Selfridges losses widen despite rise in revenue
The parent company of Selfridges saw losses more than double in its latest annual results, despite a 95.6% increase in revenue.
Filings for Cambridge Retail Group, which is owned by Thai conglomerate Central Group and Saudi Arabia’s Public Investment Fund, revealed pre-tax losses hit £340.3 million in the year to 3 February, compared to a £126.2 million loss in the previous year.
Revenues lifted to £1.57 billion, up 95.6% from £804.7 million previously, thanks to increased footfall during the 12-month period.
Cambridge Retail Group, which includes Selfridges in the UK, Irish department stores Brown Thomas and Arnotts, and De Bijenkorf in the Netherlands, also said it had cut 500 jobs during the year and was now employing roughly 7,300 workers.
Separate filings revealed that Selfridges Retail made a £41.9 million pre-tax loss in the year, compared with £39.3 million previously.

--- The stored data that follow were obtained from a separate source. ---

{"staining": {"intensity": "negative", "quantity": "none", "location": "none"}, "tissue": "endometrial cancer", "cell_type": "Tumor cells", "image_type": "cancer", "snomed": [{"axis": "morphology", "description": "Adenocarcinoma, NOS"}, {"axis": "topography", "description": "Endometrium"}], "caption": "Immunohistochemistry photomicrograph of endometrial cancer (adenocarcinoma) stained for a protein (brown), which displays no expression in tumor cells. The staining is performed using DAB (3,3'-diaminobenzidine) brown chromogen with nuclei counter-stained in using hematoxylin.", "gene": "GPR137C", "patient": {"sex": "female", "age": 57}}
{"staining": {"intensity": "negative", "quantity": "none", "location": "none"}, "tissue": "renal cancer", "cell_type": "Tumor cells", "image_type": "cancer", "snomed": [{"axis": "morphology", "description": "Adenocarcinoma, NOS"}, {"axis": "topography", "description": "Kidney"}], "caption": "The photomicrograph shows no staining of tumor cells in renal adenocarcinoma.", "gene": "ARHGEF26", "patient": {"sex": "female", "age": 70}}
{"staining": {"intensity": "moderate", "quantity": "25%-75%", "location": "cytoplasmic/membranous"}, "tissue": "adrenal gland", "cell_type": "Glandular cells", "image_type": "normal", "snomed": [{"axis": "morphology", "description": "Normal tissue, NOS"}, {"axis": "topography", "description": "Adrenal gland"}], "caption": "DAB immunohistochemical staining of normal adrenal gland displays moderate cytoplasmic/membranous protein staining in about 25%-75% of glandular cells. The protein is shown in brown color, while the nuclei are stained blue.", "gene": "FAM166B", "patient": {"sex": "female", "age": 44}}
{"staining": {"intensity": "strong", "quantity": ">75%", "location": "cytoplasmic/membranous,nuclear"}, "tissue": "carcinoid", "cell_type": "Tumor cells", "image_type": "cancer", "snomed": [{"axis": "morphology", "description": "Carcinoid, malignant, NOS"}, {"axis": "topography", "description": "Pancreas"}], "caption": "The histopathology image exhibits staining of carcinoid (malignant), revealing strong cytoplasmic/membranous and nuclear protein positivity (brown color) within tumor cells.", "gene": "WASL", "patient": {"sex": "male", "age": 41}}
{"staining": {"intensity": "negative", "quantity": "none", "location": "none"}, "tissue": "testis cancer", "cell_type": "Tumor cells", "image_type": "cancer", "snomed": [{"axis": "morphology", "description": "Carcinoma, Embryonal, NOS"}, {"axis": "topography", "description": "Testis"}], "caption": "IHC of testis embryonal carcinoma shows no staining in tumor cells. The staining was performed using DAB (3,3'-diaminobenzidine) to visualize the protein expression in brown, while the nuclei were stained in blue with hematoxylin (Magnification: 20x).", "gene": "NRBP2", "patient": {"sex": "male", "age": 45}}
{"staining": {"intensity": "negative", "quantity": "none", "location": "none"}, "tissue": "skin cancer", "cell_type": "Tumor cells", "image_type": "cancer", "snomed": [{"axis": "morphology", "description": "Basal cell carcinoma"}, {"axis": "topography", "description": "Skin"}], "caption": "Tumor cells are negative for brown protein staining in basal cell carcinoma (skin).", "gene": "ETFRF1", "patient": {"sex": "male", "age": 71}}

The department store reported annual revenues of £834.9 million, up 1% from the previous year when it posted revenues of £843.7 million.
A spokesperson for Selfridges told The Times: “This year we are trading in line with expectations, footfall is up again, and we have seen a strong response to many of our investments, launches and activations, including our newly renovated Oxford Street beauty hall.”